Exhausted…

the houseWe filled six cargo crates and now living with borrowed furniture. There are suitcases filled with clothes and we are eating off of paper plates. We have shipped a car and have another one for a few more weeks before it heads back to the States.  We are exhausted.

Exhausted would be an understatement but as many other faithful military family wives have said to me,” The light at the end of the tunnel is here, cheer up.”  It made me stop and think about the families that do this as a career. They move all the time, every three years to zig zag around the world to serve our country. They do it with kids, animals and husbands who sometimes are heading off to the latest war. It made me wonder, how many people really realize what goes on within the military family unit?

It is truly a way of life. One that is full of ups and downs that can not be defined or explained to someone who has not been there or lived the experience.  I never really gave it much thought before we, I mean, he, signed up to serve in the Army.

And that brings me to the point of, when he serves, the family serves too. We are subjected to the ups and downs of deployments, changing of duty stations (PCS) and all that goes along with being uprooted from family, friends and even ones own country.

Frankly, it has not been easy and in many ways I am extremely grateful to have had this experience but am really looking forward to going home  in more ways than one. Home means that we will no longer be subject to the ways of the Military. I do not have to wake up to bullets being shot at ranges that are near by, hearing mortars that make the houses shake, seeing soldiers everyday running in formation and chanting while running PT (physical fitness) at 5:30am, trying to negotiate driving behind a convoy of stykers or military vehicle’s, learning military time ( which I never really got), showing ID’s at checkpoints  or standing at attention facing the flag at 1700 (5:00pm) everyday.   I also will not have to watch the busses of soldiers leave in the morning going to war and knowing that some may not return, will not need to learn how to explain to my daughter that some of her friends dads/moms are not coming home, that I had a special letter for her in the dresser draw in case I get a visit telling me her Dad is gone. I can stop worrying about being blackout from the internet and wonder who was just injured, hurt or killed. Better yet, I will not have to go to another funeral. I will not have to worry about getting a speeding ticket on post and have it affect my husband. Mostly I will be able to go about doing what ever I want, where ever I want because I live in a free country, I live in the United States.

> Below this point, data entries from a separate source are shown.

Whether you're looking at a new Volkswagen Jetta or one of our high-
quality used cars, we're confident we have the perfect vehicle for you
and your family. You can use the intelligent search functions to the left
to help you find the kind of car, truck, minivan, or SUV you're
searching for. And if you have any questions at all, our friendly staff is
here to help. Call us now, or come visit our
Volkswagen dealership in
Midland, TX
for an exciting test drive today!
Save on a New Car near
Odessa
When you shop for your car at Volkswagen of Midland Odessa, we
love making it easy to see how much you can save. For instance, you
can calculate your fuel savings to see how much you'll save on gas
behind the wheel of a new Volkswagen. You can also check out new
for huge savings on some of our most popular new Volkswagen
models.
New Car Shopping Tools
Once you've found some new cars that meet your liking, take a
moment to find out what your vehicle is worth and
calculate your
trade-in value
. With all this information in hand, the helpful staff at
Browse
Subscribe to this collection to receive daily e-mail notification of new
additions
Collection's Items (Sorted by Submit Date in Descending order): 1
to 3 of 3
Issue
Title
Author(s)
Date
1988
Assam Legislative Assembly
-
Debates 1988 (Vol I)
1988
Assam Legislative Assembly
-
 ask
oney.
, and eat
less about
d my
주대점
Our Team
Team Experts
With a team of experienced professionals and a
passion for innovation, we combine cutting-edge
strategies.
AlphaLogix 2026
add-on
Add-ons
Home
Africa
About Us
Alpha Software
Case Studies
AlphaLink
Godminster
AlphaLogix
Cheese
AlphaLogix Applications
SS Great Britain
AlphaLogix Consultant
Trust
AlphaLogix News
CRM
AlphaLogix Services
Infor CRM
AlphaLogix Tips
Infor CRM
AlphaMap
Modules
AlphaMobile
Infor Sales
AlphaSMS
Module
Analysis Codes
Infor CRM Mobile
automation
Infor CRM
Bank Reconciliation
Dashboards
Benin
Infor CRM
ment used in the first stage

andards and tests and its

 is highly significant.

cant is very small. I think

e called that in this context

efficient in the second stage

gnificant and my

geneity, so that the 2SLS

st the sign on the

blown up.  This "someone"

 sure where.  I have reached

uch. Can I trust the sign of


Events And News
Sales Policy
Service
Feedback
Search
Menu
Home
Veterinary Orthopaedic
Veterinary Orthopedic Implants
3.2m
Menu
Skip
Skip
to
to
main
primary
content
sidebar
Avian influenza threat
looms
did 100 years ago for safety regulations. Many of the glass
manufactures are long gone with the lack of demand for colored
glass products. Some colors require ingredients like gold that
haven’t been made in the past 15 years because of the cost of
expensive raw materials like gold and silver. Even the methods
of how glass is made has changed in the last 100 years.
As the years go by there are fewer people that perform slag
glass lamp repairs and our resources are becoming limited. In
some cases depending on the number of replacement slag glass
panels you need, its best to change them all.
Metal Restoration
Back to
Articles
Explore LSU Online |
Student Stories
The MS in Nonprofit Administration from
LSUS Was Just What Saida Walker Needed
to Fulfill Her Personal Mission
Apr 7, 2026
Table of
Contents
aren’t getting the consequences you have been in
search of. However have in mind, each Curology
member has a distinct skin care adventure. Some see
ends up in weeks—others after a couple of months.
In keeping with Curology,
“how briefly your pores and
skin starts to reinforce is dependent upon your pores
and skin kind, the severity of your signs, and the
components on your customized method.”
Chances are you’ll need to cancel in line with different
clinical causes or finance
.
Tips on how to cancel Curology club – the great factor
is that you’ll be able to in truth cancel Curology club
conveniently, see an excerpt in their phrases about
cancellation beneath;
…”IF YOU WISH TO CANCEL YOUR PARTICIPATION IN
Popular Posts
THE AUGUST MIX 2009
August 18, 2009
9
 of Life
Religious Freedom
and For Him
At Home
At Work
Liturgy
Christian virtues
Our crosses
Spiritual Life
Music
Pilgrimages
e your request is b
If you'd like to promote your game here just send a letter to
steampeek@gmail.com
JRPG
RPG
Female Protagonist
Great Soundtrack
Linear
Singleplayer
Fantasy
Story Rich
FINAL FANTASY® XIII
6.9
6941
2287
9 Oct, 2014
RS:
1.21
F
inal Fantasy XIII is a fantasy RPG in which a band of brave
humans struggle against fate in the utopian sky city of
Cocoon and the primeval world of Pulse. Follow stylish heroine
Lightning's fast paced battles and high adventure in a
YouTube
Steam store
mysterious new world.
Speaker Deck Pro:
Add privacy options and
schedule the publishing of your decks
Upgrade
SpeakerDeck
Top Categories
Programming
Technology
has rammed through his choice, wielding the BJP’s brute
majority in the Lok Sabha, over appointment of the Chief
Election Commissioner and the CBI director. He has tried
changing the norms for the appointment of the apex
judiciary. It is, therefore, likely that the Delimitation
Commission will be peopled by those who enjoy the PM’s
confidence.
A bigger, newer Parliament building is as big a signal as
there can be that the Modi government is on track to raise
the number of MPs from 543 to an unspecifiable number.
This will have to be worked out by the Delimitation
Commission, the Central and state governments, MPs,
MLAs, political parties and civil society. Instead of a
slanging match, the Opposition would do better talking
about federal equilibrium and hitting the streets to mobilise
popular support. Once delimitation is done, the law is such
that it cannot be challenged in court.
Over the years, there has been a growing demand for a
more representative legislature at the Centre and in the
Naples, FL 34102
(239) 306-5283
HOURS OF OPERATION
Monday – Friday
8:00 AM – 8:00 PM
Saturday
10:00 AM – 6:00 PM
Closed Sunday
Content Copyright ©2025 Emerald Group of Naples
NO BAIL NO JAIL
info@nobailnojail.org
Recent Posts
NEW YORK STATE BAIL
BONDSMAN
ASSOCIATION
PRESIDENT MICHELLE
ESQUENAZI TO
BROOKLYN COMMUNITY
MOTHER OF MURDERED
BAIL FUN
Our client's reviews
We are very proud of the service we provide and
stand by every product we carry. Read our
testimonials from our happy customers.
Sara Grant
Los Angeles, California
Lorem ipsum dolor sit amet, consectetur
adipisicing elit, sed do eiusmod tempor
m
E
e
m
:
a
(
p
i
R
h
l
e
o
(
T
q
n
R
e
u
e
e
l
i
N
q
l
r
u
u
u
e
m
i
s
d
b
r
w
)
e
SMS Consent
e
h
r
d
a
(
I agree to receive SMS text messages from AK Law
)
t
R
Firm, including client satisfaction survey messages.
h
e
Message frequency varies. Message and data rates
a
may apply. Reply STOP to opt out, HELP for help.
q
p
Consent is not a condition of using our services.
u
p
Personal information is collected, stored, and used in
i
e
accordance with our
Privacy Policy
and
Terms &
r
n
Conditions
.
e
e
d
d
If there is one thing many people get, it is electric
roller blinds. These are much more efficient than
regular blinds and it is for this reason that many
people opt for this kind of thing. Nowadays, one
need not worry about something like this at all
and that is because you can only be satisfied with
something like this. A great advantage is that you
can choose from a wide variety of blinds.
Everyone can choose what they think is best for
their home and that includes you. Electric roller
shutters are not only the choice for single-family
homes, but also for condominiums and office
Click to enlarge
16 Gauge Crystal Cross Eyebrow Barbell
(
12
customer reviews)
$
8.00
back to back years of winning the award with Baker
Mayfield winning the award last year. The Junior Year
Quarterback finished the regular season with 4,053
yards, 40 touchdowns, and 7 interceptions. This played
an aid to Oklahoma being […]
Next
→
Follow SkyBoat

How do I go about thanking all those who have helped me go though this experience?

How do I tell them that the kind words, the help, the smiles and patience they had for me truly made me see a small picture of a world that so many judge, justify or do not even acknowledge exists?

All I can say to them is THANK YOU! It  is simple, pure and full on the love that the words are meant to share.  I know that I will see some of them again, somewhere, either on face book, on television, in person or by chance. I have built a new family  that shares a special bond .

With a tear in my eye and pride in my heart, I am grateful for them and the great nation they serve.

There is light at the end of the tunnel.